O projeto de lei que está neste exato momento em tramitação na Câmara dos Deputados data da época do governo de Fernando Henrique. Em síntese, ele significa rasgar a CLT, na medida em que impõe o acordado sobre o legislado, em que impõe a terceirização irrestrita, em que impõe um ataque violento, Senador Paim, às organizações sindicais. V. Exª conhece muito bem essa matéria, pelo quanto tem lutado e pelo quanto tem exercido papel fundamental aqui no Senado, sendo o Relator de um projeto de lei que também trata da questão dos direitos trabalhistas. V. Exª, no seu relatório, apresenta uma proposição legislativa que não vai na direção de rasgar a CLT, que não vai na direção de suprimir direitos dos trabalhadores. Pelo contrário. Seu relatório nega a terceirização irrestrita, seu relatório nega a prevalência do acordado sobre o legislado; seu relatório vai na direção de reconhecer o quanto o mundo terceirizado, com os mais de 12 milhões de trabalhadores e trabalhadoras, tem os seus direitos sociais negados. Que o seu relatório venha na direção de dar a eles, os trabalhadores terceirizados e as trabalhadoras terceirizadas, os mesmos direitos que têm os trabalhadores de contrato permanente e não na direção do que estão tentando fazer na Câmara dos Deputados, com o relatório de autoria do Deputado Federal do PSDB, Sr. Rogério Marinho. O relatório é tão perverso... E isso vem sendo dito não só pelos juízes do trabalho, mas pelos especialistas, pelas centrais sindicais e por todos aqueles que se preocupam em defender a cidadania do povo trabalhador, pelo quanto o relatório apresentado pelo Deputado Federal do PSDB se preocupou em defender os interesses dos patrões e em estabelecer regras para que os patrões cada vez mais consigam aumentar os seus lucros às custas do sofrimento e do sacrifício dos trabalhadores e das trabalhadoras.
Paim, eu encerro dizendo que tenho muita esperança de que nós vamos barrar essas reformas. Ontem mesmo, como V. Exª aqui já mencionou, o Governo sofreu uma derrota e não conseguiu aprovar o regime de urgência – estão tentando novamente. O fato, Paim, é que cada vez mais as ruas se expressam.
(Soa a campainha.)
A SRª FÁTIMA BEZERRA (Bloco Parlamentar da Resistência Democrática/PT - RN) – São os trabalhadores do campo e da cidade, repito, com amplo apoio da sociedade. As manifestações sociais e populares estão tão fortes que têm feito o Governo, inclusive, recuar, mas nós não recuaremos, porque a palavra de ordem continua sendo uma só no campo e na cidade: é a retirada dessas propostas tanto da previdência quanto trabalhista, pelo que elas têm de nefasto, ao negar e suprimir direitos sociais dos trabalhadores e das trabalhadoras.
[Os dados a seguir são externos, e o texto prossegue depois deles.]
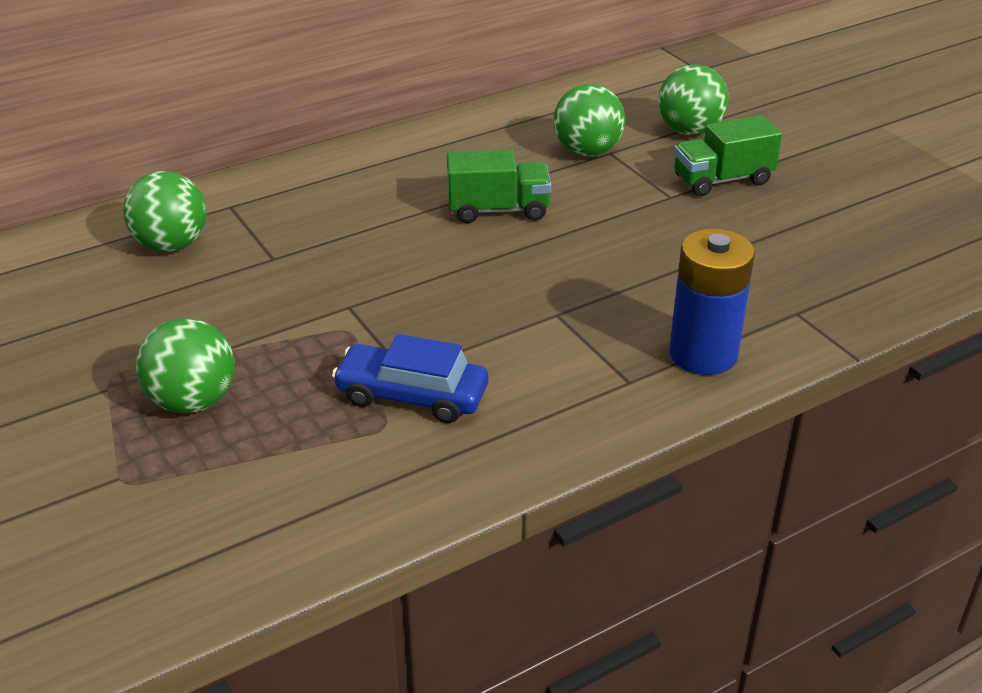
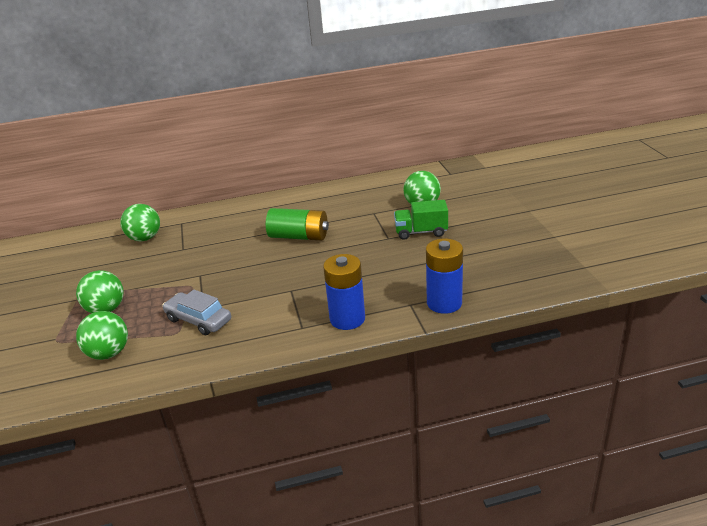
camera: 20 degrees right, 5 degrees down
blue car [332,334,488,423] -> grey car [162,290,231,335]
green truck [447,149,551,223] -> green battery [266,208,329,240]
green ball [553,84,625,157] -> green ball moved to [76,311,128,360]
none -> blue battery [426,239,463,314]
Encerro, Sr. Presidente, deixando mais uma vez um recado muito claro para o Governo que está aí: nos aguardem, porque o dia 28 está chegando! Greve geral! Greve geral defendendo a cidadania não só das gerações presentes, mas das gerações futuras. Nada vai deter a luta e a marcha dos trabalhadores e das trabalhadoras do Brasil. O Governo queria aprovar, Senadora Regina, agora, já em abril, a reforma da previdência. Queria, inclusive, dar como presente de Páscoa aos trabalhadores brasileiros um chocolate envenenado, porque essa reforma da previdência é um veneno mesmo, em matéria de dificultar e de negar um dos direitos sagrados ao povo brasileiro, que é o direito a uma aposentadoria íntegra, integral e digna, assim como a reforma trabalhista. Mas a mobilização social e popular está se fazendo presente, está falando mais alto, e eles foram obrigados já a adiar o calendário. E eles vão adiar o calendário mais ainda, porque a greve geral vem aí, será forte, será bonita, será um momento de união, que vai ter um papel decisivo para a gente barrar definitivamente essas reformas, trazer a democracia de volta com a bandeira das eleições diretas já.